Pop-Break’s #FridayReads is a column where we recommend to you, our reader, a book we’re currently reading. It doesn’t have to be brand new at all, it just has to be something we’re perusing through right now and think you should really check out.
This week, I wanted to share with you all the book that 100% changed my life — Have a Nice Day! A Tale of Blood and Sweatsocks by Mick Foley.
Published in the year 2000 at the height of the pro wrestling boom known as The Attitude Era, Mick Foley, then known as Mankind, released a self-penned biography, chronicling his life in and out of the ring. As a fan of Foley’s work in the WWE as well as a fan of his work work as Cactus Jack in the NWA, WCW, Global Wrestling Federation and World Class, 18-year-old me had a lot of reasons to read this book. Foley was not only a wrestler I had grown up on, but was one of those performers who could entertain me through his hilarious work on the microphone and his high impact style in the ring.
Yet, when I cracked open his autobiography, there was no way that I would know that this book was irrevocably change my life forever.

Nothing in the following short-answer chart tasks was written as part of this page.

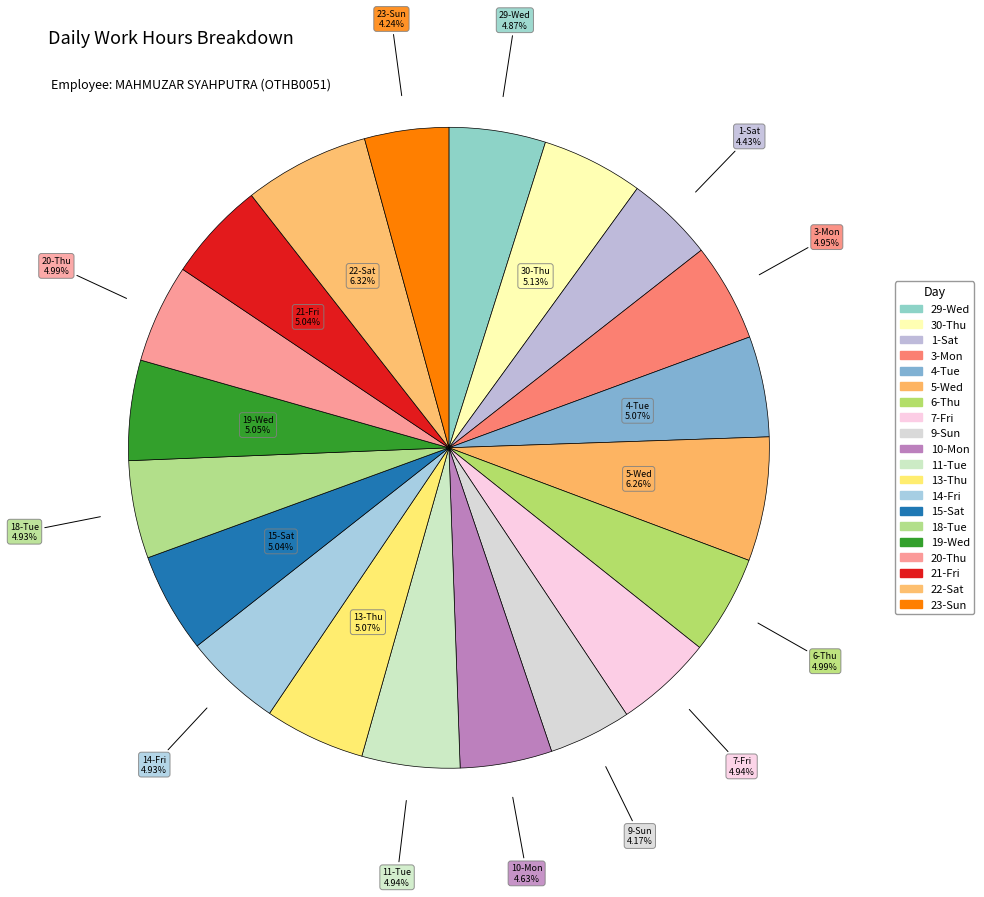

How many slices are in this pie chart?

20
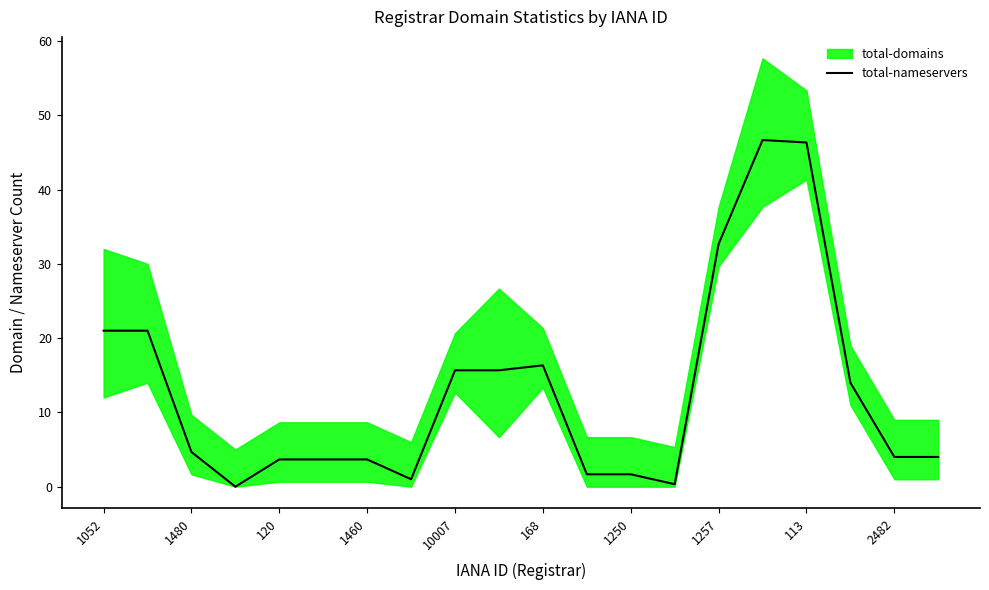

The total-nameservers series shows 3.7 at 1460. True or false?

True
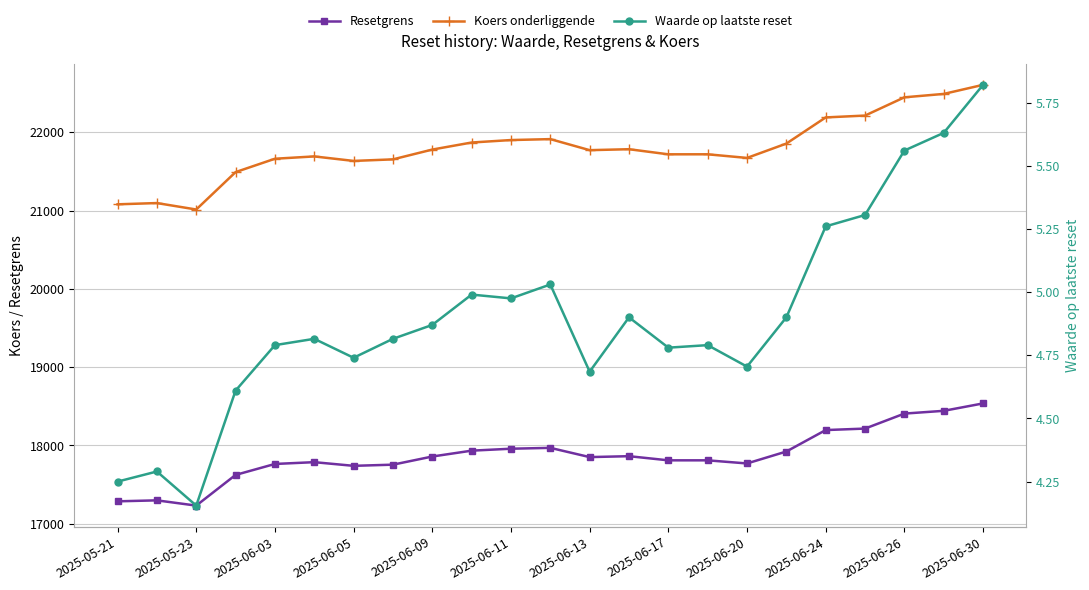

True or false: Waarde op laatste reset has more than 1 points higher than both neighbors.

True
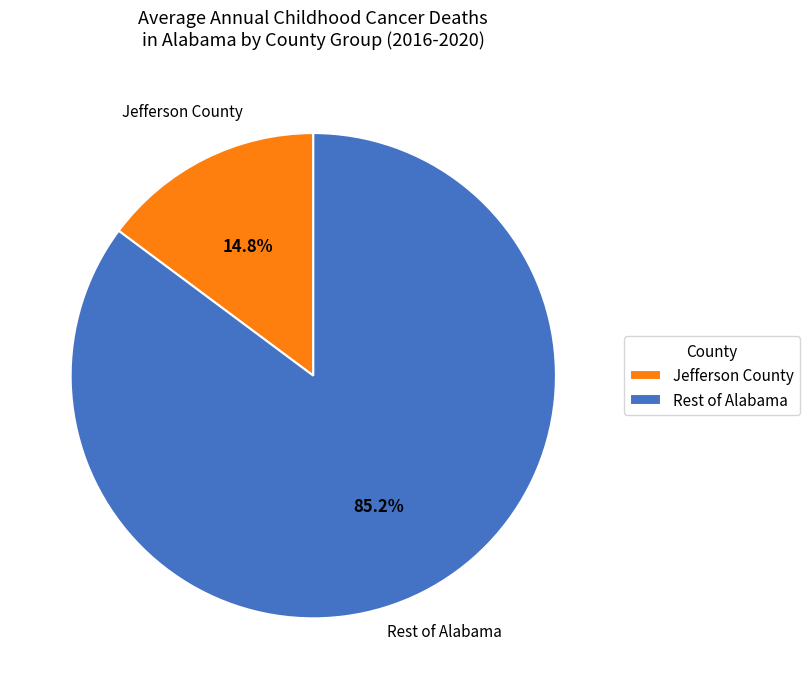

Which category has the smallest portion of the pie?

Jefferson County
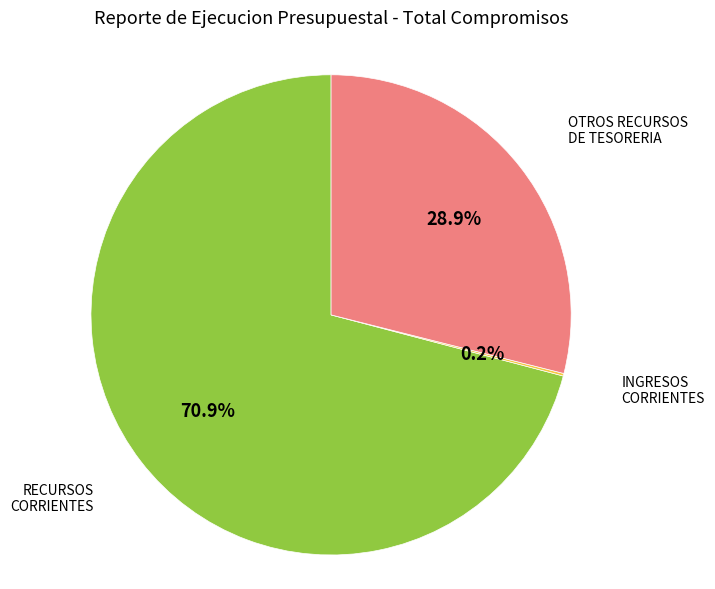

Is there a majority slice in this chart?

Yes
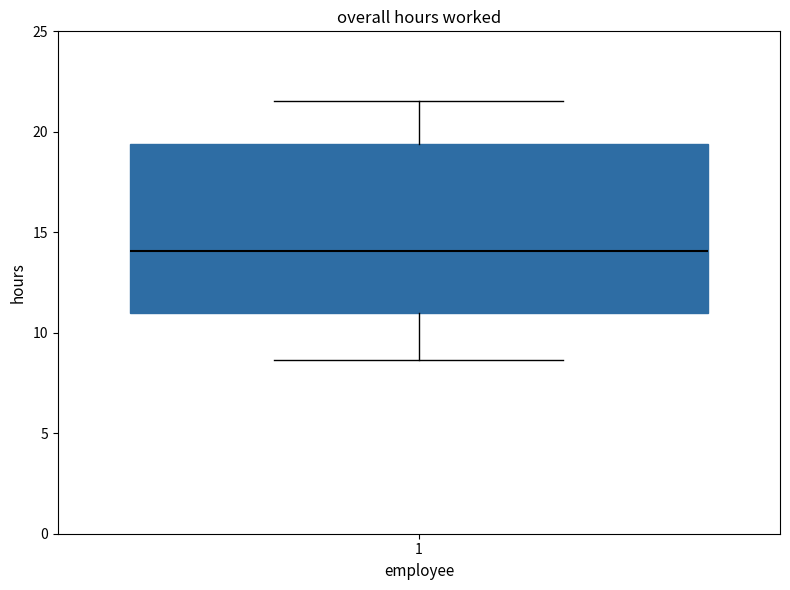

Read this box plot against the y-axis: the position of the median line, the range covered by the box, and the ends of both whiskers. The values are not printed on the chart, so give them approximately, as read against the axis.

median 14.0, box 11.0 to 19.5, whiskers 8.5 to 21.5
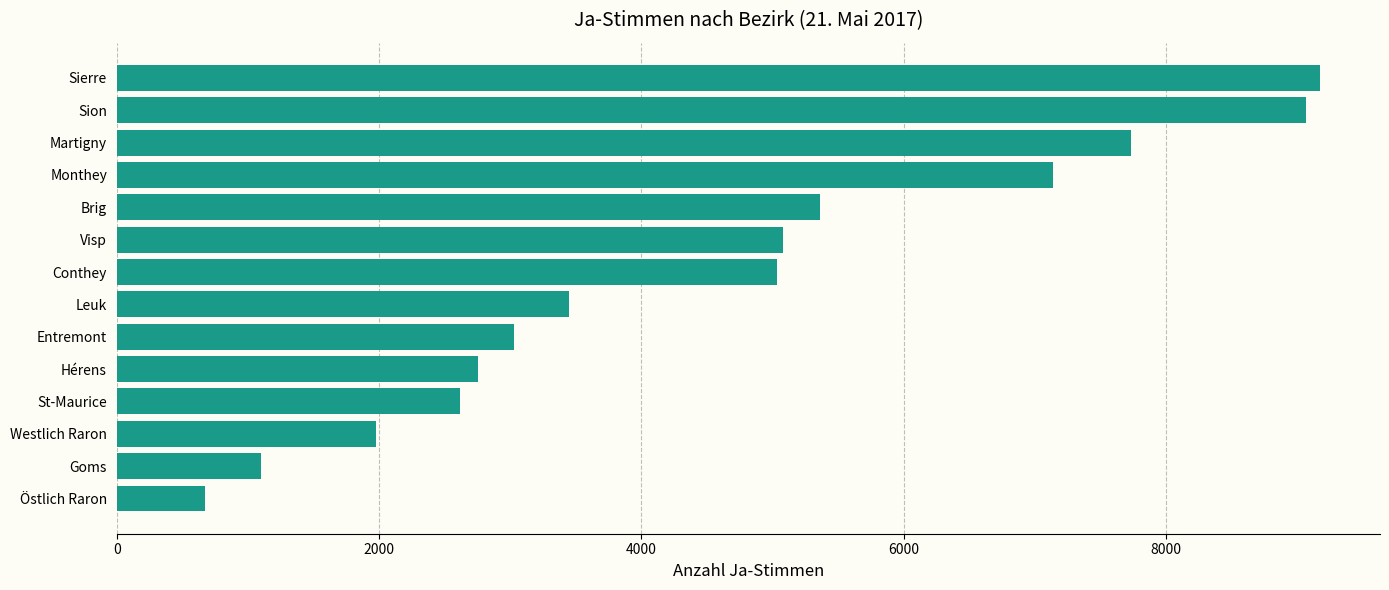

How many data points does each series have?

14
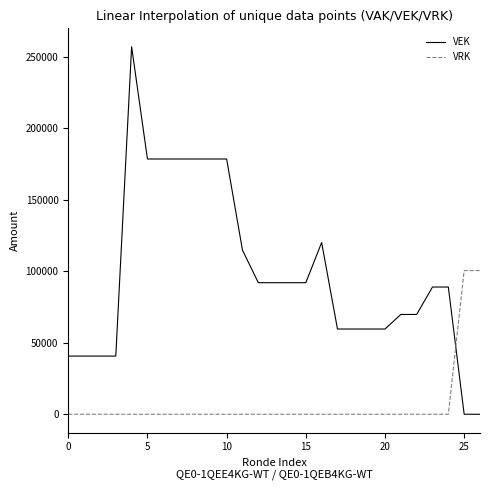

Which series has the largest range (max minus min)?

VEK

Reading Have a Nice Day! was as if older me had written a book and published it. Foley was able to capture the writing style I wanted to (and still want to) put out there. His style was a beautiful amalgam of humor, intelligence, wit and wisdom. Every word put down on every page was perfect. He painted movies with every sentence he constructed. Every chapter was a time capsule, filled with a rich history and perspective on a sport that I had grown up with and during our roughest patches, bonded with my late father over.
To me, this book was a challenge. A gauntlet thrown down by the literary gods saying, “Try and be this good.” And for me, it has been the challenge to be as half as good as Mick Foley was in this book.
As for the book itself, wrestling fan or not will adore this work. It’s not just a “wrestling” book, it’s a life story, a journey of an underdog rising above adversity to achieve greatness and most importantly it’s a delightfully hilarious and touching look at a man from Long Island, who had a passion for wearing tights and jumping off roofs. It’s a tale that everyone, no matter your love or disdain for pro wrestling, can truly enjoy. It’s so well-written, so charming, so engaging, that you’ll find yourself tearing through this book in no time flat.
Mick Foley has gone on to become quite the prolific author, but they all pale in comparison, at least in my eyes to what is, and what many consider to be, the greatest wrestling book ever created.